- Developer(s): DK'Tronics
- Publisher(s): DK'Tronics
- Programmer(s): Ed Hickman
- Platform(s): ZX Spectrum
- Release: 1984
- Genre(s): Maze
- Mode(s): Single-player

= Zig Zag (1984 video game) =

Zig Zag is a first-person maze video game written by Ed Hickman and published by DK'Tronics in 1984 for the ZX Spectrum.

==Gameplay==
In Zig Zag, the player must explore a maze from first-person perspective searching for Scarabaqs, the creatures that hold sector entry data that the player needs to continue to the next level. Scarabaqs flee from the player, who must exploit their behaviour to chase them into dead ends.

Adversity comes in the form of Hoverbots, whose attacks drain the player's energy.

Zig Zag also supports the Currah MicroSpeech peripheral.

==Development==

Chasing a Scarabaq in sector 2

The first-person 3D effect was achieved by using a series of vertical black lines to form the perspective of the walls, and to give the impression of the ceiling and floor.

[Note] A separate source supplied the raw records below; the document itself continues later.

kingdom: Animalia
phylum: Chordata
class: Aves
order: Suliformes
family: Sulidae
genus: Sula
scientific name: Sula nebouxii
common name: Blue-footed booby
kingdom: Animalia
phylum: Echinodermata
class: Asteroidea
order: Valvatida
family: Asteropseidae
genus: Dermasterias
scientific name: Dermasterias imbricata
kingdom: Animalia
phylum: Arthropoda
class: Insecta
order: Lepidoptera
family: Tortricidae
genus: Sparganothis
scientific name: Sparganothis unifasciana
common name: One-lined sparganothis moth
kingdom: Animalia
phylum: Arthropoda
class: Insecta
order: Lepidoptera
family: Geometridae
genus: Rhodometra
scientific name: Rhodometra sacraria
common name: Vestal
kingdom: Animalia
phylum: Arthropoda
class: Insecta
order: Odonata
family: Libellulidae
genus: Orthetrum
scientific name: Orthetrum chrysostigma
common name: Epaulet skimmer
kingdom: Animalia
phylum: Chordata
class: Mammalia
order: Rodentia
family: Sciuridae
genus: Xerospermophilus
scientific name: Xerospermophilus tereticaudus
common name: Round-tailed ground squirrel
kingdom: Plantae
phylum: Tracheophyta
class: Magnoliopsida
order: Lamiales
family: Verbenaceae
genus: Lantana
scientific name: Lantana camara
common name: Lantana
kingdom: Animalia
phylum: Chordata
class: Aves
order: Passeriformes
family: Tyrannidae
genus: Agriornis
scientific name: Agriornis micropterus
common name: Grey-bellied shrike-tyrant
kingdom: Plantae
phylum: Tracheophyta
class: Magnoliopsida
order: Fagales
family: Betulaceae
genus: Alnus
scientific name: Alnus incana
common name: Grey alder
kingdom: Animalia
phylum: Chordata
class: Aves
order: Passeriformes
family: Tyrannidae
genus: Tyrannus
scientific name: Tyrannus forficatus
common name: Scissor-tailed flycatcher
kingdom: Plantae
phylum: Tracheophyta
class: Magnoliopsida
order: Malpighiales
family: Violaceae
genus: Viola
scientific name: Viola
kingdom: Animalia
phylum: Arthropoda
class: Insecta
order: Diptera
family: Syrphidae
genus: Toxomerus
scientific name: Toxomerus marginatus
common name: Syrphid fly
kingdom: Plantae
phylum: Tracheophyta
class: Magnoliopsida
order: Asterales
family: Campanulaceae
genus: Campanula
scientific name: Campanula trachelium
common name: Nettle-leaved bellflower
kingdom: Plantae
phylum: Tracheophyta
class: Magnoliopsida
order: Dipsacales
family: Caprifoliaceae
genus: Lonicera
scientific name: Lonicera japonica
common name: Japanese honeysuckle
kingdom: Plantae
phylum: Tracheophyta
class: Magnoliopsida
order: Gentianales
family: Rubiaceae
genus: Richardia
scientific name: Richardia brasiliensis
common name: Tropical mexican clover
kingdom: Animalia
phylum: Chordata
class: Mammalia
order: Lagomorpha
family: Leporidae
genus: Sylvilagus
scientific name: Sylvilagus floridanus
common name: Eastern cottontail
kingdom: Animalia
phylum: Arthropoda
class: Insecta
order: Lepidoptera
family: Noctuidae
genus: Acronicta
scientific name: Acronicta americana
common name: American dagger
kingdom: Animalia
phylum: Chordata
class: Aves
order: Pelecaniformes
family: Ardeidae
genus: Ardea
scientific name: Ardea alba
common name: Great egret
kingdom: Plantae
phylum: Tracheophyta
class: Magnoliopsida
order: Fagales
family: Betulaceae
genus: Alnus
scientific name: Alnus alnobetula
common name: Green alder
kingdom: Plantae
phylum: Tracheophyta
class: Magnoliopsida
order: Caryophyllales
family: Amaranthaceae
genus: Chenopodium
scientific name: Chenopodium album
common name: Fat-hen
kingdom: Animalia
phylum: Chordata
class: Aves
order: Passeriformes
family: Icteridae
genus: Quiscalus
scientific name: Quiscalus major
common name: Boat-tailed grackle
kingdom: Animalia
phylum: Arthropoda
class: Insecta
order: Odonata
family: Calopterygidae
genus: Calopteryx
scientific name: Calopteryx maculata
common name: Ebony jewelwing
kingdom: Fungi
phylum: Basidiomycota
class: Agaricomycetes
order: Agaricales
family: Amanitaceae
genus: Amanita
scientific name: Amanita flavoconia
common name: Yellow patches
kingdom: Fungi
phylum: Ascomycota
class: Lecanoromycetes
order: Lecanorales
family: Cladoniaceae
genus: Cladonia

This also allowed relatively smooth movement animation, particularly when the player rotates left or right, but some reviewers found the stripes to be an eye-strain.

==Reception==
Reviewers were impressed with the 3D graphics and endearing nature of the Scarabaqs sprites and behaviour. The drawn-out chases were described as tiring, but addictive. CRASH magazine awarded 85% in issue 5. In the CRASH issue 15 retrospective, Zig Zag was still appreciated as a good game although several reviews felt the gameplay became boring after a while. Your Spectrum awarded an average of 5 out of 10 in issue 5, also highlighting the fast and colourful 3D effect but viewed it as a "common-or-garden maze game".